Depuis des décennies, l'arsenal chimique russe suscite des inquiétudes au sein de la communauté internationale. Les récents événements survenus lors du conflit entre la Russie et l'Ukraine ont ravivé ces craintes, mettant en lumière l'utilisation d'armes incapacitantes telles que l'emploi de gazs lacrymogènes.
En effet, selon les forces ukrainiennes, les troupes russes auraient récemment employé des grenades K-51 contenant de la chloropicrine, un composé ayant des propriétés irritantes, lors de leurs attaques contre les positions de Kiev.
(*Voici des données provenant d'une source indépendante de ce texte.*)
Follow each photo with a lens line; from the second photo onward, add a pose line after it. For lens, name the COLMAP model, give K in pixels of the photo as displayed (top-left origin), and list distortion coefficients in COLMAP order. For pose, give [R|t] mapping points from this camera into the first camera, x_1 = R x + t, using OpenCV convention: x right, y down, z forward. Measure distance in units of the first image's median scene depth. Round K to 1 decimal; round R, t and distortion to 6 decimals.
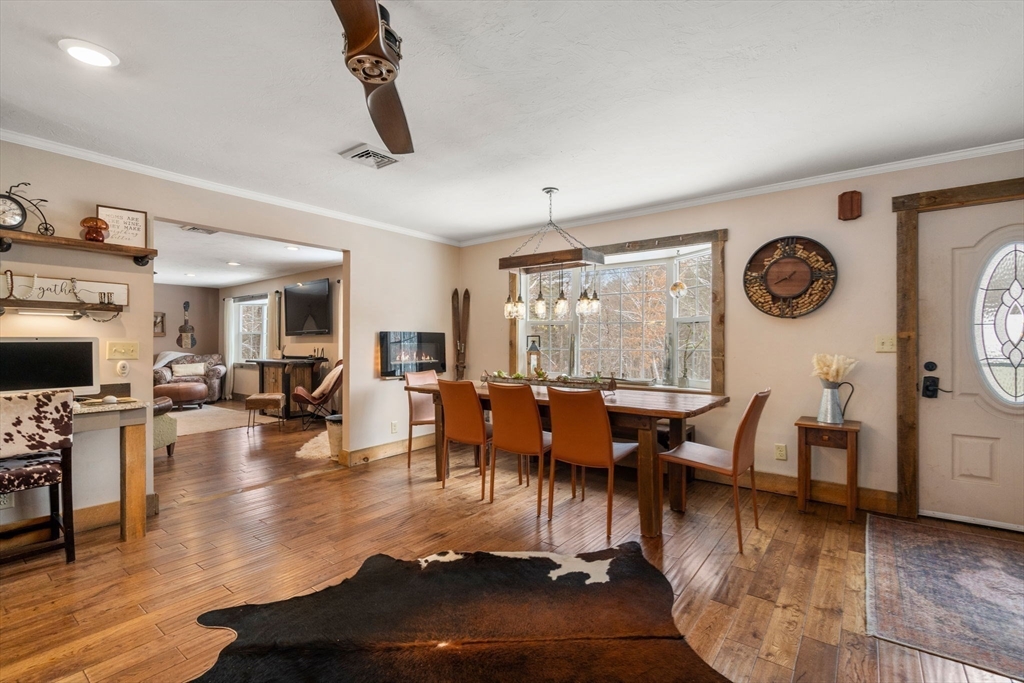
lens RADIAL K [[469.6, 0, 507.5], [0, 469.6, 340.7], [0, 0, 1]] dist [-0.007014, 0.001301]
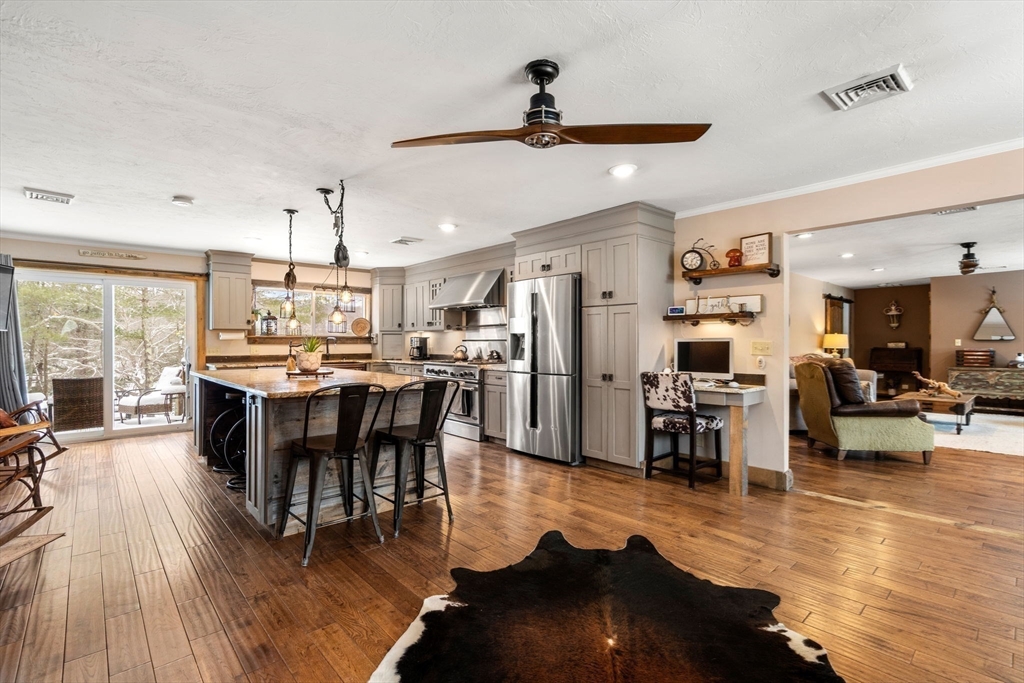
lens RADIAL K [[469.6, 0, 513.6], [0, 469.6, 340.8], [0, 0, 1]] dist [-0.007014, 0.001301]
pose [[-0.176870, -0.000196, -0.984234, 0.513013], [0.004319, 0.999990, -0.000975, -0.000388], [0.984225, -0.004424, -0.176867, 0.559805]]
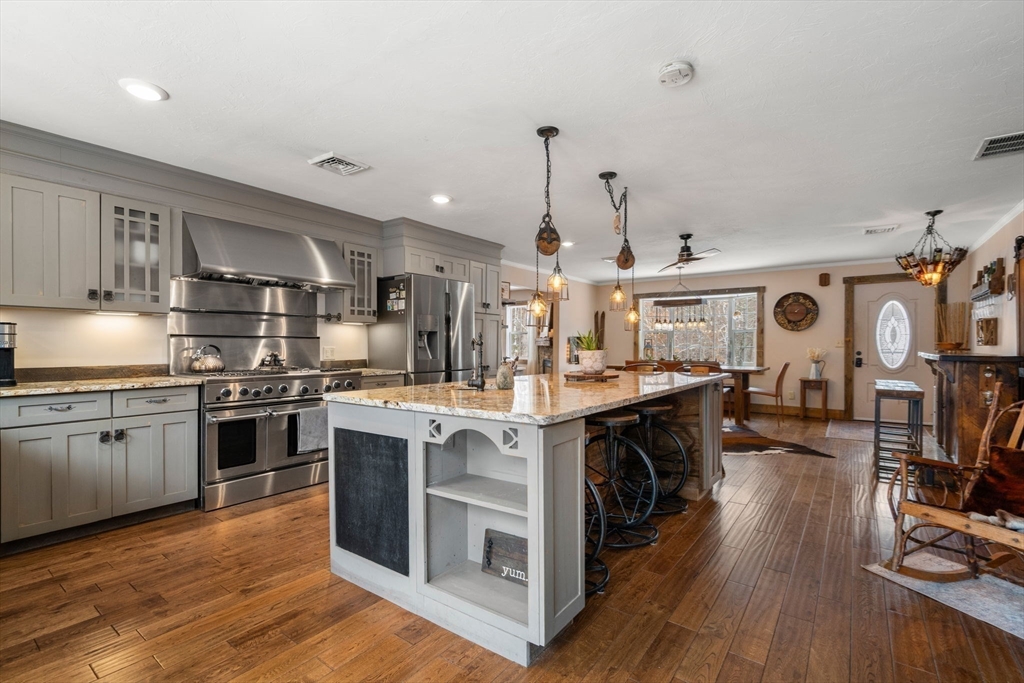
lens RADIAL K [[469.6, 0, 512.5], [0, 469.6, 346.3], [0, 0, 1]] dist [-0.007014, 0.001301]
pose [[0.999701, 0.001722, 0.024410, -0.799498], [-0.001855, 0.999983, 0.005452, 0.012022], [-0.024400, -0.005496, 0.999687, -1.186538]]
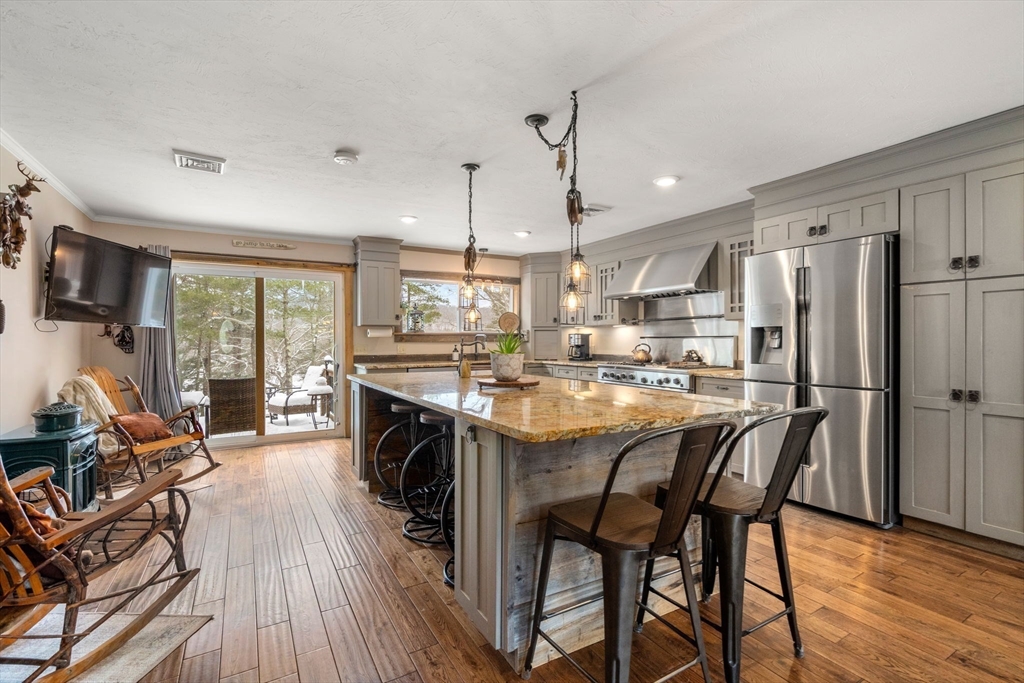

D'un autre côté, le ministère russe de la Défense a accusé les forces armées ukrainiennes d'avoir utilisé des grenades chimiques de fabrication américaine, prétendument remplies de gaz CS, contre les troupes russes. Le gaz CS est un agent chimique inflammable utilisé comme gaz lacrymogène, mais son utilisation comme arme de guerre est interdite par la convention des Nations unies sur les armes chimiques.
Ces incidents rappellent un sombre épisode : l'utilisation du Kolokol-1, un opioïde synthétique développé par l'Union soviétique dans les années 1970.
Le Kolokol-1 a été utilisé par les forces spéciales russes lors de l'assaut au théâtre de Moscou en octobre 2002, dans le but de mettre fin à une prise d'otages au cours de laquelle une cinquantaine de tchétchènes lourdement armés avaient pris environ 800 personnes en otage.
Cependant, l'issue de cette opération s'est révélée tragique, avec la mort de plus de 130 otages, principalement à cause de la mise en œuvre de cette substance incapacitante.
La composition exacte du Kolokol-1 reste un mystère, les autorités russes n'ayant jamais divulgué ses composants.
Des analyses indépendantes ont révélé la présence de deux opioïdes puissants, le carfentanil et le rémifentanil, au lieu des dérivés de fentanyl initialement suspectés. Ces substances, utilisées à des fins médicales comme anesthésiques sur de gros mammifères, ont été combinées dans un anesthésique halogéné, l'alothane, pour créer un aérosol incapacitant, ..."un brouillard gris" comme l'ont rapporté les rares survivants de l'époque.
Rappelons ici que le carfentanil ou carfentanyl, aussi connu comme le 4-carbométhoxyfentanyl, est un opioïde synthétique à l'effet 100 fois plus intense que le fentanyl et 10 000 fois plus intense que la morphine, ce qui en fait un des opioïdes les plus puissants disponibles dans le commerce.
Sa dose létale pour l'homme n'est que de 20 microgrammes.
L'alothane est quant à lui un anesthésique aujourd'hui abandonné par le monde médical en raison de ses forts risques secondaires et de la difficulté à maîtriser un dosage efficient.
Le développement du Kolokol-1 remonte aux années 1970, dans un centre de recherche secret de l'armée russe à Léningrad. Les tests de dispersion de la substance ont été effectués dans le métro de Moscou et de Novossibirsk, utilisant des méthodes controversées impliquant des bactéries inoffensives. De plus, des documents suggèrent que cette substance aurait été envisagée lors de la tentative de putsch de Moscou en 1991.
À l'issue de l'assaut tragique du théâtre de Moscou, les autorités russes ont tenté d'expliquer le nombre élevé de victimes parmi les otages en invoquant l'état d'épuisement de ces derniers après plusieurs jours de captivité. Cependant, l'utilisation d'un opioïde aussi puissant dans un environnement où de nombreux civils étaient présents soulève des questions sur les méthodes et les motivations derrière cette décision.
Les récents incidents impliquant des munitions incapacitantes lors du conflit en Ukraine mettent en lumière la persistance de cette menace.
L'utilisation d'armes chimiques, même à des fins incapacitantes, reste une violation grave des conventions internationales. La communauté internationale doit redoubler d'efforts pour surveiller et prévenir toute utilisation future d'armes chimiques, afin d'éviter une tragédie similaire à celle du théâtre de Moscou en 2002, que ce soit à l'encontre de civils mais aussi sur des théâtres de combat.